• **REQUIREMENT**
Take the records below from their first line to the line with "minimal interstitial fat", and restate those lines word for word.

• **EXTRACTED INFORMATION**
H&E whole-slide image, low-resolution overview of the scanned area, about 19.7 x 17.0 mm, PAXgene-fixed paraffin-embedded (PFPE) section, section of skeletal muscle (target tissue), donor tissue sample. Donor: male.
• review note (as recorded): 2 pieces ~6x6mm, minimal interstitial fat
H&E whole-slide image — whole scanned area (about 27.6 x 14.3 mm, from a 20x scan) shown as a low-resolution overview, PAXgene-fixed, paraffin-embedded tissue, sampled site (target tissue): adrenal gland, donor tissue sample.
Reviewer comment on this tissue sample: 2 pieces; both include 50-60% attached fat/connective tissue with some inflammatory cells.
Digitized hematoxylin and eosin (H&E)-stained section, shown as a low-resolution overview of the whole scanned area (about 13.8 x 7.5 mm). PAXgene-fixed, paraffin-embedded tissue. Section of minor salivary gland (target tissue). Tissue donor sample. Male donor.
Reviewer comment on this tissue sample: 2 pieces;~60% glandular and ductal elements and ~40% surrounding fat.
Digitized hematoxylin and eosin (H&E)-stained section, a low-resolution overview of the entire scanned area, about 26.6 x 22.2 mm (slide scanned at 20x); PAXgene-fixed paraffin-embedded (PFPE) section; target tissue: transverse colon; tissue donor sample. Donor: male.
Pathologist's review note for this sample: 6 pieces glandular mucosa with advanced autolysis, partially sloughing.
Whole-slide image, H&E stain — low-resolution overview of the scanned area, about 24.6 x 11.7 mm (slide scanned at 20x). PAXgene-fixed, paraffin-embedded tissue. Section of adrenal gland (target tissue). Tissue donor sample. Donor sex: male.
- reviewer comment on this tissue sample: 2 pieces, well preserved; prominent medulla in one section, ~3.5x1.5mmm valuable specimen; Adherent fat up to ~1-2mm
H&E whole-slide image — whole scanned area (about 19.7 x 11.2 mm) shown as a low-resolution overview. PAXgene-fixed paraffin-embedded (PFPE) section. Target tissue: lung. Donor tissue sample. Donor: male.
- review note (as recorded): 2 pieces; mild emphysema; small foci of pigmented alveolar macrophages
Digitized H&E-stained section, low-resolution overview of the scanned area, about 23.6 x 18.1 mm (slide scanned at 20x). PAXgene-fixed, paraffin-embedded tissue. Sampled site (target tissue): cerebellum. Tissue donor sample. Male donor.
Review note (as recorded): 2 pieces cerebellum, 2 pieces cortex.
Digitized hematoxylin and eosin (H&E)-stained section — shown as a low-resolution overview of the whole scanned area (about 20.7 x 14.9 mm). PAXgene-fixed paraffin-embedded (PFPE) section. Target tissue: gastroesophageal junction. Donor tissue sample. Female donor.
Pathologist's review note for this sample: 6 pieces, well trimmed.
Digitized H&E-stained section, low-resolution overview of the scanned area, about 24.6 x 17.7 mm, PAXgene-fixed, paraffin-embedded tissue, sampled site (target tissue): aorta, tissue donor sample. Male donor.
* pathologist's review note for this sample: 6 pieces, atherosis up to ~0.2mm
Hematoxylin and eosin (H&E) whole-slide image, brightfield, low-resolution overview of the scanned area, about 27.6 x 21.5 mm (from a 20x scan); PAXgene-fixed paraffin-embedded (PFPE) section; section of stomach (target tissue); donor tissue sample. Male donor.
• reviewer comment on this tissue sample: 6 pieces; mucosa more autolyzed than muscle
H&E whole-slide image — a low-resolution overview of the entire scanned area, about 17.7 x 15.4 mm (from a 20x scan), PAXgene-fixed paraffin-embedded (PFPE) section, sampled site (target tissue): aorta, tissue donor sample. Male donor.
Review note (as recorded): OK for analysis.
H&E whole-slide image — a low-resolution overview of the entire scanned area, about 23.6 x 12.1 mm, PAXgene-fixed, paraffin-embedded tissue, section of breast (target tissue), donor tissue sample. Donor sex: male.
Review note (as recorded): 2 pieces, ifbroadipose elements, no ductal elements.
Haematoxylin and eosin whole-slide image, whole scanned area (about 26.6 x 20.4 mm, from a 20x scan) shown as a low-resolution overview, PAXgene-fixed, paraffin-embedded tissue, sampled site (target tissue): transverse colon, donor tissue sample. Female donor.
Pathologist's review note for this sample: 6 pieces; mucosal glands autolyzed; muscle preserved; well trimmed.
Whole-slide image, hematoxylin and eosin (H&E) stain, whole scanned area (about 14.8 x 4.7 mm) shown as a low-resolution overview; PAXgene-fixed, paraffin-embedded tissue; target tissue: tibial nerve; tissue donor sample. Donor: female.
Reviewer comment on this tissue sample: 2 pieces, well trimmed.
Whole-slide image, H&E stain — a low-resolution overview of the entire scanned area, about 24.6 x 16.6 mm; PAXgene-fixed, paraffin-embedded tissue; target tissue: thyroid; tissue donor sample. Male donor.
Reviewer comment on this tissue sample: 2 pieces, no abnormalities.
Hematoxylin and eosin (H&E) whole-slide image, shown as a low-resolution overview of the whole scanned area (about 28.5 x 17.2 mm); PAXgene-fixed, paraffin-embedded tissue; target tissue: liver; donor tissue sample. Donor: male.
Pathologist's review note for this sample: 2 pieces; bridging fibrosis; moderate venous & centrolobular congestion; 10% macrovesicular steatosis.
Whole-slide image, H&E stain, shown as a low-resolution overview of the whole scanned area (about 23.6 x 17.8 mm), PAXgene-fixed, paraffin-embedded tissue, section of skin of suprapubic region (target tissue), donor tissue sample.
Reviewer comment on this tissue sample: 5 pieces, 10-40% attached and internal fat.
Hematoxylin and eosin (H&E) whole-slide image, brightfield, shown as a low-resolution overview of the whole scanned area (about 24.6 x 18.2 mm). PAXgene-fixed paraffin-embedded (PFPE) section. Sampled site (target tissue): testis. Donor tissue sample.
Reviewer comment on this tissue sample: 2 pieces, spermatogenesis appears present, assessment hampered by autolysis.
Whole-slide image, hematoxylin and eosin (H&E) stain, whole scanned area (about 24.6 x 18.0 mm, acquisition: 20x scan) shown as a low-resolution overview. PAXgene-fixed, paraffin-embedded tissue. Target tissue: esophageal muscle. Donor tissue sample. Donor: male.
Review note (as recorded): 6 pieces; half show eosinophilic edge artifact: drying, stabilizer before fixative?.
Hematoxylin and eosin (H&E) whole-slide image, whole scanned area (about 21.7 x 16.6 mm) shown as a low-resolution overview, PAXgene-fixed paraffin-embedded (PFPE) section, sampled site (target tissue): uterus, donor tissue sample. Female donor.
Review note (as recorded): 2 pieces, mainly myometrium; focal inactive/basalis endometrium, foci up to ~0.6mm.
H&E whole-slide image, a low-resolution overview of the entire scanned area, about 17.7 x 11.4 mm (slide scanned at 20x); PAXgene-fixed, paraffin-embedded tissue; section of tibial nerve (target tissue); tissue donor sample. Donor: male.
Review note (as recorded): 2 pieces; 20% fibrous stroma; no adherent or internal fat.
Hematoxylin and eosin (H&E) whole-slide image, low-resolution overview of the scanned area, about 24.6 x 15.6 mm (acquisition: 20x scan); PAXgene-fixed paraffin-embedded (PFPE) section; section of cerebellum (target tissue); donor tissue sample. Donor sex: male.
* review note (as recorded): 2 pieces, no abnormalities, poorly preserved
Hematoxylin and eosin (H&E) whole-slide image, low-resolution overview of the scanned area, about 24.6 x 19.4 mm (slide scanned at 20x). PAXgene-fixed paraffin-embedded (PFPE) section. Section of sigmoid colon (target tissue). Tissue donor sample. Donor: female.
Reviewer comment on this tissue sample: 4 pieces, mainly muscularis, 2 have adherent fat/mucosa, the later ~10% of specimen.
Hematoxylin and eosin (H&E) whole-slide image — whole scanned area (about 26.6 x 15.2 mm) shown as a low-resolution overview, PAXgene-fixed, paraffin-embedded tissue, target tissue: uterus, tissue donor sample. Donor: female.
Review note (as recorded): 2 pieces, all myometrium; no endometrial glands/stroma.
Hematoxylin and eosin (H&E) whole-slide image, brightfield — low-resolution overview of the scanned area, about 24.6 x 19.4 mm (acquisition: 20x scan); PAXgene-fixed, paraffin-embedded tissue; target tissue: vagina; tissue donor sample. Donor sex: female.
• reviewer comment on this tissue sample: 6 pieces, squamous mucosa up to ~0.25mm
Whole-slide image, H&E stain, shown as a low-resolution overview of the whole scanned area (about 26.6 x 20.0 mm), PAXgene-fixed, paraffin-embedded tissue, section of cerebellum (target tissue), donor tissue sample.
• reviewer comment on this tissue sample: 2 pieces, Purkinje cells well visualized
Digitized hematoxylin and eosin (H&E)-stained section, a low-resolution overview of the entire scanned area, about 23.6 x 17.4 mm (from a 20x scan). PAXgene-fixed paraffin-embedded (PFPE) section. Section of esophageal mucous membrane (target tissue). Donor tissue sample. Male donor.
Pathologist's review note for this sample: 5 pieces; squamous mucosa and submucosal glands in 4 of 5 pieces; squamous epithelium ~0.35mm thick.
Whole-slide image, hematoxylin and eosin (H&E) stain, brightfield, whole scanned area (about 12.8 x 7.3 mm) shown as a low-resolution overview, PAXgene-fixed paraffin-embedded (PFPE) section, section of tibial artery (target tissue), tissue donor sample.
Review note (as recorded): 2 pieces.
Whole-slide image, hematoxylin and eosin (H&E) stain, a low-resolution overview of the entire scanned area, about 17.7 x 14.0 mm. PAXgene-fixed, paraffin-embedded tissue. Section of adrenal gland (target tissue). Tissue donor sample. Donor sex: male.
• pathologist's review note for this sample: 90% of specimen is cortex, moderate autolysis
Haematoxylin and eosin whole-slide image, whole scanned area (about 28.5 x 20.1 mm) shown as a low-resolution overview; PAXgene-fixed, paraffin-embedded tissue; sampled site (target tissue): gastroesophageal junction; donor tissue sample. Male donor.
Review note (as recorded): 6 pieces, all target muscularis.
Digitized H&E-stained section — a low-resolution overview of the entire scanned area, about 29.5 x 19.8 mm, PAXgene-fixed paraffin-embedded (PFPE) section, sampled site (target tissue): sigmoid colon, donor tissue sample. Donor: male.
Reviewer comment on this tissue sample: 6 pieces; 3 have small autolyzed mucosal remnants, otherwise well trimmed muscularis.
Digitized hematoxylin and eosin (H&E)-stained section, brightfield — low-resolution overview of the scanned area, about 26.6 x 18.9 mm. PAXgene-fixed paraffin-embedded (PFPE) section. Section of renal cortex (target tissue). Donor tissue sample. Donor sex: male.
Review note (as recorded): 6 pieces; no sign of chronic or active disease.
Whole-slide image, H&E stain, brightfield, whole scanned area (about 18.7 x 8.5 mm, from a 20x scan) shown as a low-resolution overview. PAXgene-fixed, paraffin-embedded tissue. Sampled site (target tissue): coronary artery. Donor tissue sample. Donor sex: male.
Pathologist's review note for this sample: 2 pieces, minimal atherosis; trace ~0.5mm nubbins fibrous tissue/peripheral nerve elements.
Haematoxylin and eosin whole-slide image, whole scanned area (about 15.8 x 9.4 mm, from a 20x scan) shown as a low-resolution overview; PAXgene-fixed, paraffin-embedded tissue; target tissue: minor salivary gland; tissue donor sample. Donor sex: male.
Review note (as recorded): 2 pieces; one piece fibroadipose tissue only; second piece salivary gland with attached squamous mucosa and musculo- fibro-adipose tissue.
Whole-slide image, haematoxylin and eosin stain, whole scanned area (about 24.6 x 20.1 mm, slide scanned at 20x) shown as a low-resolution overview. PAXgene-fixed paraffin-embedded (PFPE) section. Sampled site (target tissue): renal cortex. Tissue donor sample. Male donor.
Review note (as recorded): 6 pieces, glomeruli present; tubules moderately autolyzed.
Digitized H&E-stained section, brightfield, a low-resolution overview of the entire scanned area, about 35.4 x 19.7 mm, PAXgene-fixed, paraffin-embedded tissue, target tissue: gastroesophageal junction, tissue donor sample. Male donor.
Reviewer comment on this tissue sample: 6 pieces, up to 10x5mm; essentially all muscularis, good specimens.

• **WRITTEN SOLUTION**
H&E whole-slide image, low-resolution overview of the scanned area, about 19.7 x 17.0 mm, PAXgene-fixed paraffin-embedded (PFPE) section, section of skeletal muscle (target tissue), donor tissue sample. Donor: male.
• review note (as recorded): 2 pieces ~6x6mm, minimal interstitial fat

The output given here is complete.